Another solution looking for a problem. Just what is this thing supposed to accomplish? No, I’m not buying the betterment of society nonsense. Musk in particular frightens me with his Neuralink company. Tech has become a monetization platform cloaked as ‘ useful design”. I think it’s become rare that good design is incorporated into these products anymore. Please, Honda retired ASIMO. Let’s leave it that way.
Why do humanoid robots all still walk around like they have to take a dump and they're holding it back? There's something subtle about the lack of hip rotation that seems common with the boston dynamics bipedal robot, and even back to Asimo.
Probably because replicating natural human movement (or any natural movement, really) is incredibly difficult. We have hundreds of muscles interacting in a myriad of ways, and to replicate that motion with a few servos is no small feat. Not that robots aren't capable of realistic motion--Boston Dynamics' bots have shown significant improvement since their inception, and it shows--but it's a long road.

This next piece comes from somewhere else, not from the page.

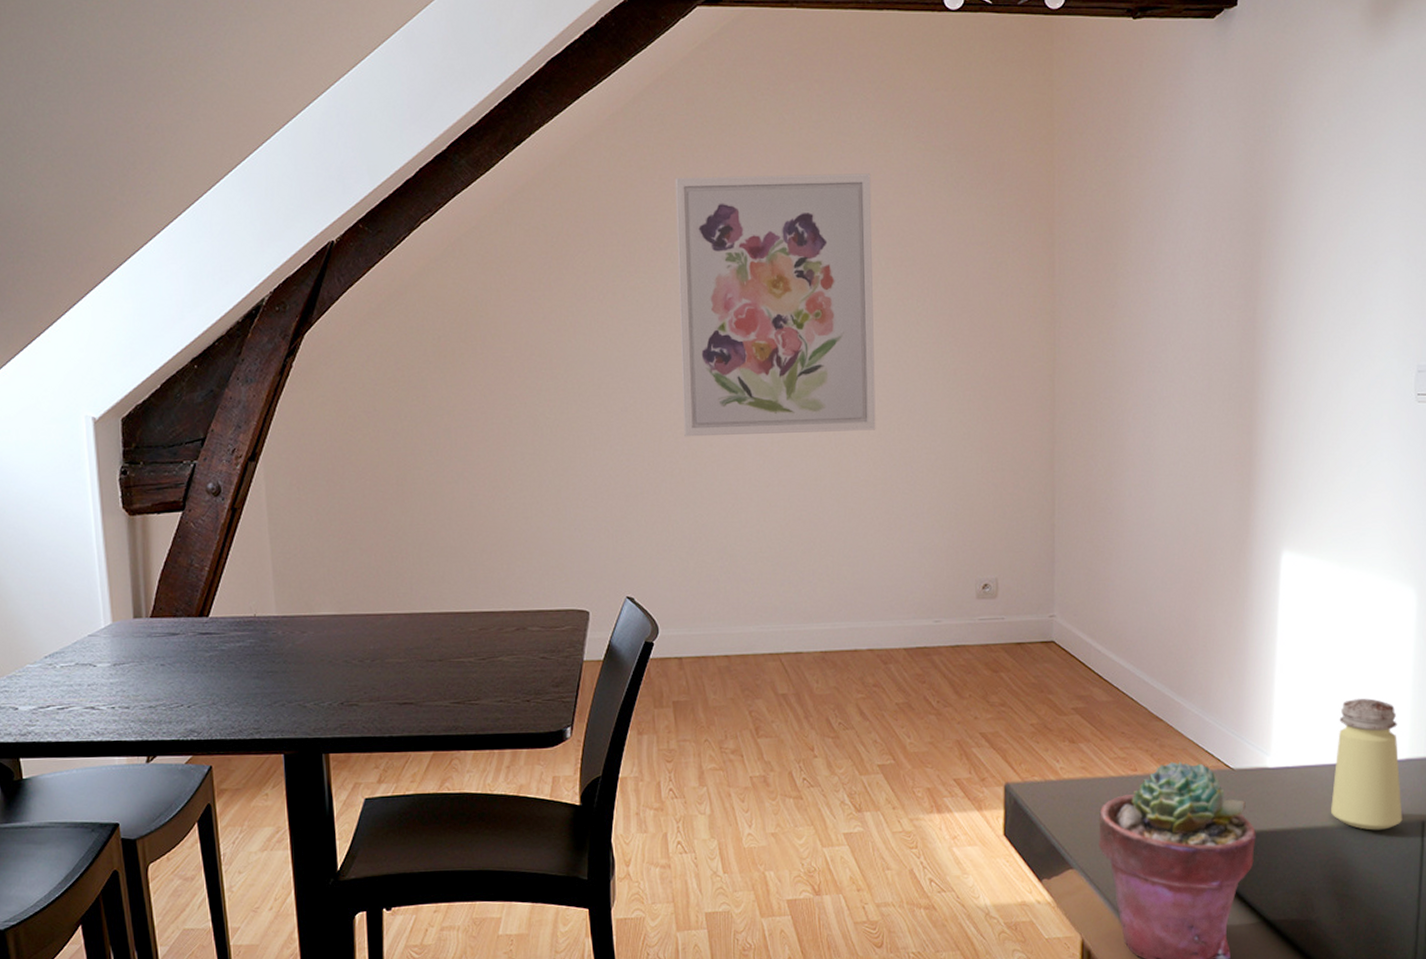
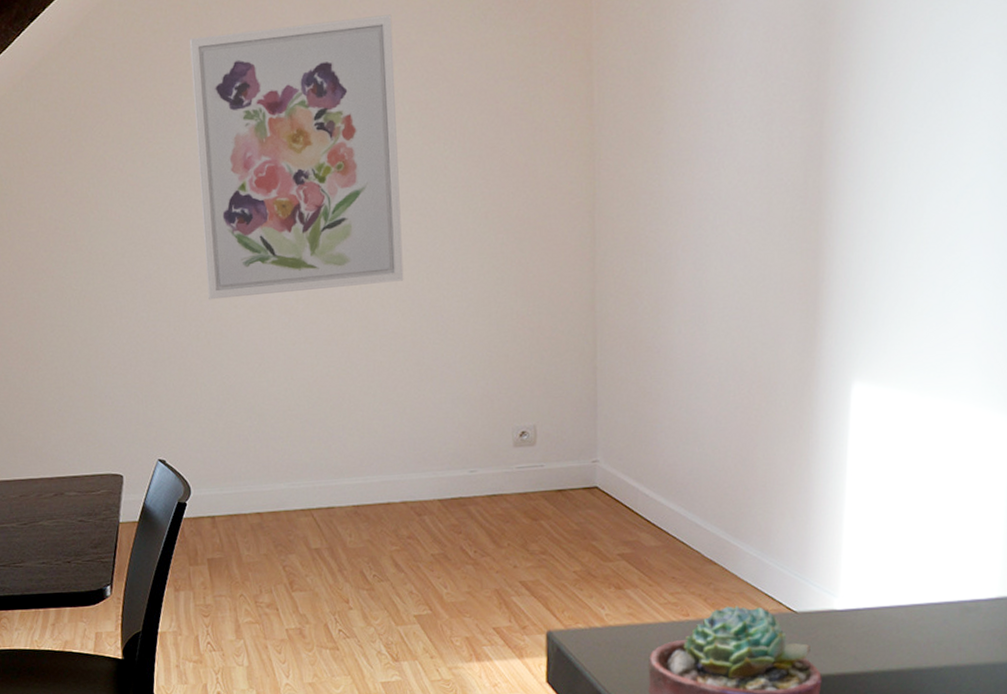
saltshaker: present [1331,698,1403,830] -> none [908,535,991,673]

I believe the gate is modeled on Elon's, and that's what you're seeing in this case.
Dancing appears to have been adopted by the industry as a way of showing robots' movements - it would be be dumb of Tesla*not* to have their robot dance. See the Boston Dynamics dance video!
I have a more general question: why do people design robots to be humanoid? A robot should be optimized for the task or set of tasks it is intended to perform In almost no cases does this require a humanoid shape. It is misplaced anthropomorphism, taking your design requirements from sci fi books and movies.
Exactly. There's no reason to develop bipedal human robots to navigate a flat warehouse which is going to be 99% of the use cases.
"taking your design requirements from sci fi" Far too many tech bros do this, it's the entire reason the flying car scam pops up in a 24 month cycle.
People design the environment to suit people. A humanoid robot can fit and function in the same environments without any special considerations.